The survey shows that a majority of recreational users tend to buy dried cannabis flower; and that their purchases of flower tend to be inconsistent. As we've seen from the likes of Colorado, Washington, Oregon, and even California to some extent, in the United States, dried flower has a tendency to become oversupplied and commoditized over time. This pushes down the per-gram price for dried cannabis and can weigh on margins.
By comparison, medical users tend to purchase cannabis far more consistently to control their ailment(s) in question, and they prefer nonsmoking methods of consumption. Alternative products, such as oils, carry much higher price points than dried cannabis flower. In this instance, a higher price point does actually mean a higher-margin product. All things considered, medical marijuana patients offer more bang per revenue dollar to marijuana stocks than recreational consumers.
Image source: Getty Images.
These two giant pot stocks are on diverging paths
However, the two largest pot stocks by market cap are taking very different paths to how they'll approach the burgeoning cannabis market.

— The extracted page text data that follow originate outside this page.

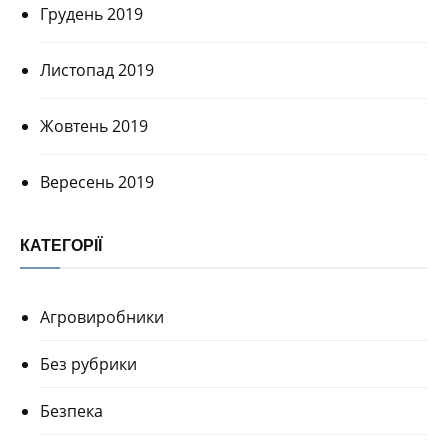
Грудень 2019
Листопад 2019
Жовтень 2019
Вересень 2019
КАТЕГОРІЇ
Агровиробники
Без рубрики
Безпека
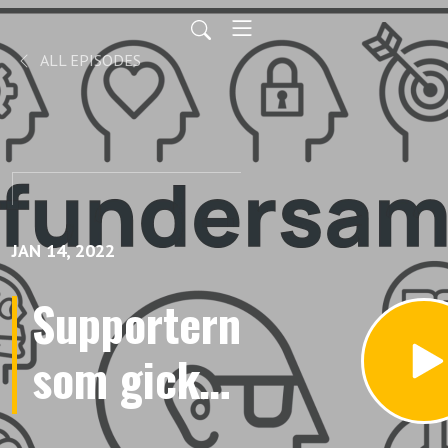
ALL EPISODES
JAN 14, 2022
Supportern
som gick
från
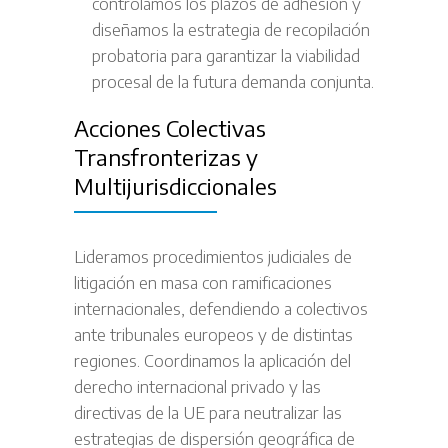
controlamos los plazos de adhesión y
diseñamos la estrategia de recopilación
probatoria para garantizar la viabilidad
procesal de la futura demanda conjunta.
Acciones Colectivas
Transfronterizas y
Multijurisdiccionales
Lideramos procedimientos judiciales de
litigación en masa con ramificaciones
internacionales, defendiendo a colectivos
ante tribunales europeos y de distintas
regiones. Coordinamos la aplicación del
derecho internacional privado y las
directivas de la UE para neutralizar las
estrategias de dispersión geográfica de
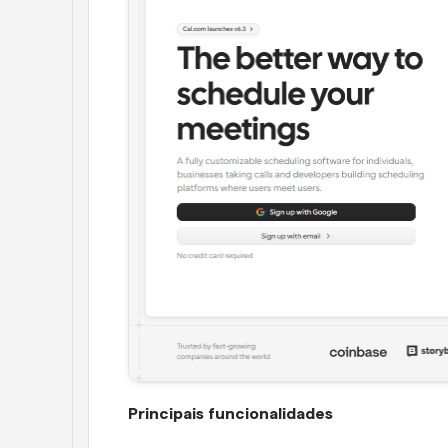
Principais funcionalidades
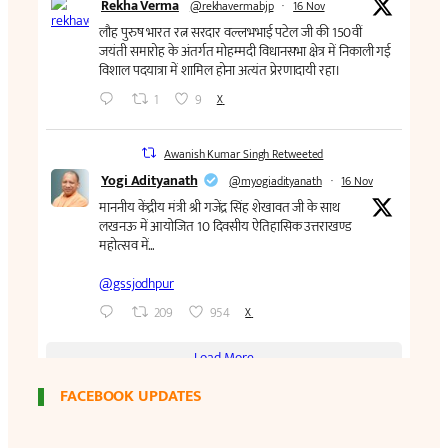
FACEBOOK UPDATES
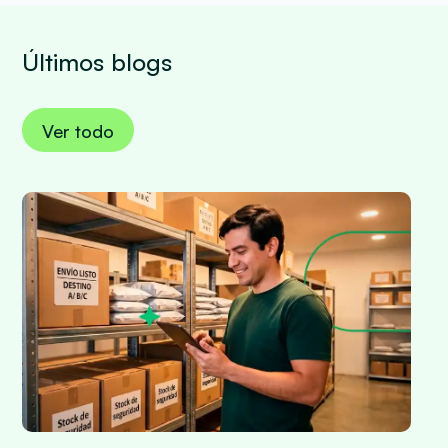
Últimos blogs
Ver todo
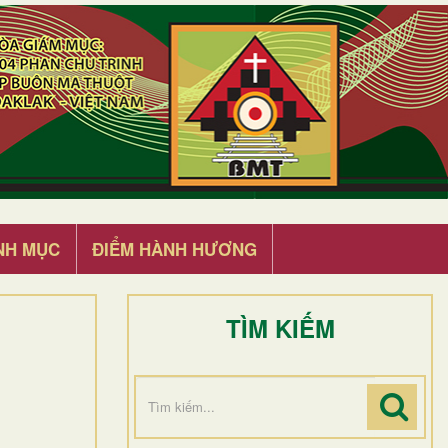
NH MỤC
ĐIỂM HÀNH HƯƠNG
TÌM KIẾM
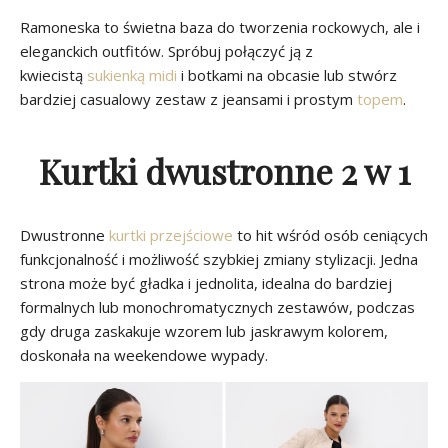
Ramoneska to świetna baza do tworzenia rockowych, ale i
eleganckich outfitów. Spróbuj połączyć ją z
kwiecistą
sukienką midi
i botkami na obcasie lub stwórz
bardziej casualowy zestaw z jeansami i prostym
topem
.
Kurtki dwustronne 2 w 1
Dwustronne
kurtki przejściowe
to hit wśród osób ceniących
funkcjonalność i możliwość szybkiej zmiany stylizacji. Jedna
strona może być gładka i jednolita, idealna do bardziej
formalnych lub monochromatycznych zestawów, podczas
gdy druga zaskakuje wzorem lub jaskrawym kolorem,
doskonała na weekendowe wypady.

On one hand, Aurora Cannabis (NYSE: ACB), the projected largest producer with perhaps up to 700,000 kilos in peak annual production, is expected to focus on medical marijuana patients. Even with the company noting in its second quarter operating results that it sold roughly 20% of all weed in Canada during the fourth quarter, Aurora wound up generating more revenue from the medical side of the equation than recreational. By focusing its efforts on medical pot patients and emphasizing its alternative products, coupled with the economies of scale that should come with production expansion, Aurora Cannabis is angling for above-average operating margins among Canadian growers.
On the other hand is Canopy Growth (NYSE: CGC), the largest publicly traded marijuana stock in the world, and the second-biggest projected producer by peak annual output. Canopy Growth's latest quarterly operating results featured a company that recorded 71.6 million Canadian dollars (CA$71.6 million) in gross recreational pot sales, and just CA$18.6 million in gross medical use sales. On a year-over-year basis, gross medical marijuana revenue actually fell by CA$1.7 million in the fiscal third quarter. To be clear, Canopy's focus on the recreational marijuana market doesn't mean it won't be successful. But it does suggest, at least based on the data from the National Cannabis Survey, the company's margins won't be as robust as Aurora's.
In sum, don't count on the medical market being driven to the backburner, as once predicted.